Aber Gerstensaft ist nicht das einzige Wertvolle, was beim Brauen entsteht: Auch die Malzrückstände – der Treber – können sinnvoll weiterverwertet werden. Ein Teil davon wird als Futter an die Landwirtschaft abgegeben, ein Teil bildet eine Zutat im Treberbrot, wie es die Weissacher Bäckerei Trefz herstellt.

Diese würzige Brotvariante soll es auch in der Gaststätte geben, kündigt Günter Huber an, der zusammen mit seiner Ehefrau die Küche im Bräustüble übernimmt. Deftige Vesper und einfache warme Gerichte – Bratwürste, Schnitzel und dergleichen – stehen auf der schwäbischen Karte, sonntags auch mal Braten. Dabei setzt die Familie Huber auf regionale Produkte: Fleisch und Wurstwaren von der Oberweissacher Metzgerei Höfer, Kaffee von einer Rösterei in Schorndorf, Rebensaft von einem Weingut in Schwaikheim und Spirituosen von der Brennerei Friz auf dem Reichenberg.

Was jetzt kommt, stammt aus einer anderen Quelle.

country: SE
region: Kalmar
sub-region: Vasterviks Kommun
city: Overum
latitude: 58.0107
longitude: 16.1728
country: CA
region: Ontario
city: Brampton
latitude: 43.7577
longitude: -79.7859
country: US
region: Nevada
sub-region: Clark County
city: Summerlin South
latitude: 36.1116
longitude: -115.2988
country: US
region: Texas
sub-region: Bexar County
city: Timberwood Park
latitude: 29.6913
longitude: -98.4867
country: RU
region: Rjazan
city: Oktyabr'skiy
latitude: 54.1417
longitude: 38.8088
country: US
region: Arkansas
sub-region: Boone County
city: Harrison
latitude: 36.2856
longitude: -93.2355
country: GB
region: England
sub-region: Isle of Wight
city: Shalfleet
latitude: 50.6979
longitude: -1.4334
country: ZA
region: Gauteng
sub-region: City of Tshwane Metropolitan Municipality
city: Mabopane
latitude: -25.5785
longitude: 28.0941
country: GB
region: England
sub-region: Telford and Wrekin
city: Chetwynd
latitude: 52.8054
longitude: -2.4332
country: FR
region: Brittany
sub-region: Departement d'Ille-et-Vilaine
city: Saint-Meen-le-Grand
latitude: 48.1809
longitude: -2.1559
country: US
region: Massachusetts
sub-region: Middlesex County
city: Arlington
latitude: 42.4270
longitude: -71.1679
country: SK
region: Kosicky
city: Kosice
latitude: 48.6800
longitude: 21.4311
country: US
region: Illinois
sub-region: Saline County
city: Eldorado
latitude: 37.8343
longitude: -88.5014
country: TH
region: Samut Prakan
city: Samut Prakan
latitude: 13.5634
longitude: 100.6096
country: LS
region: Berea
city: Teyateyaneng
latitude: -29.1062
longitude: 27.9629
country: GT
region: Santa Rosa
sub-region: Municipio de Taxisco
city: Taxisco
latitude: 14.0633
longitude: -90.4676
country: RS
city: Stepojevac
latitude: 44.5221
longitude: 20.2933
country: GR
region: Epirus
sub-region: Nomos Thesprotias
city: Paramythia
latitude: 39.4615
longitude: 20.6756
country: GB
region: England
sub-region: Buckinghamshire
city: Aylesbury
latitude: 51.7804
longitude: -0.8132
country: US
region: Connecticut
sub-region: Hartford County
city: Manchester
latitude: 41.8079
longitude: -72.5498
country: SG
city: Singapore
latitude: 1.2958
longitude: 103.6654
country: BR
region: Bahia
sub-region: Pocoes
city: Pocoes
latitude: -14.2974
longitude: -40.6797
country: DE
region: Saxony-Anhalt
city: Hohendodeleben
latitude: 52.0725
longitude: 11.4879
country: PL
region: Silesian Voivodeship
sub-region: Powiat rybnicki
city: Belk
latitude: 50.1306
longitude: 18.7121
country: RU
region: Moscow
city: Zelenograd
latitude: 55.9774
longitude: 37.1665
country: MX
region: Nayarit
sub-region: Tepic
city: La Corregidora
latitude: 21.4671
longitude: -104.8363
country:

In der Gaststätte ist Platz für 52 Gäste. 75 Plätze kommen im Biergarten zwischen Kamin, Kalthalle und Brauerei dazu. Das Ambiente im Inneren mit Backsteinen und alten Holzbalken erinnert an die Vergangenheit des Gebäudes, das der Tonwarenfabrik Rombold als Schmiede und Schlosserei diente. 2015 haben die Hubers ihre Firma Weissacher Tälesbräu gegründet. Im Team dabei ist die ganze Familie: neben Günter und Andreas auch Christian, Gabriele, Martina, Tobias, Sarah und Antonia Huber. Andreas’ Freundin Jessica hilft ebenfalls mit.

Im Frühjahr 2017 wurden Grundstück und Gebäude erworben. Kurz darauf begannen die Bauarbeiten. Die originale Bausubstanz sollte dabei möglichst weitgehend erhalten bleiben. Die Fassadengestaltung mit Kacheln geht auf eine Idee des Weissacher Architekten Herbert Häußer zurück: Die weißen Tafeln sollen den Bierschaum, die Krone, symbolisieren.

Die Eröffnung findet am Samstag, 24. November, ab 13 Uhr statt. Mit dabei sind die Weissacher Dorfmusikanten und am Abend die Kerbholz-Combo. Die erste Halbe zapft Bürgermeister Ian Schölzel. Für Interessierte gibt es den Nachmittag über Brauereiführungen.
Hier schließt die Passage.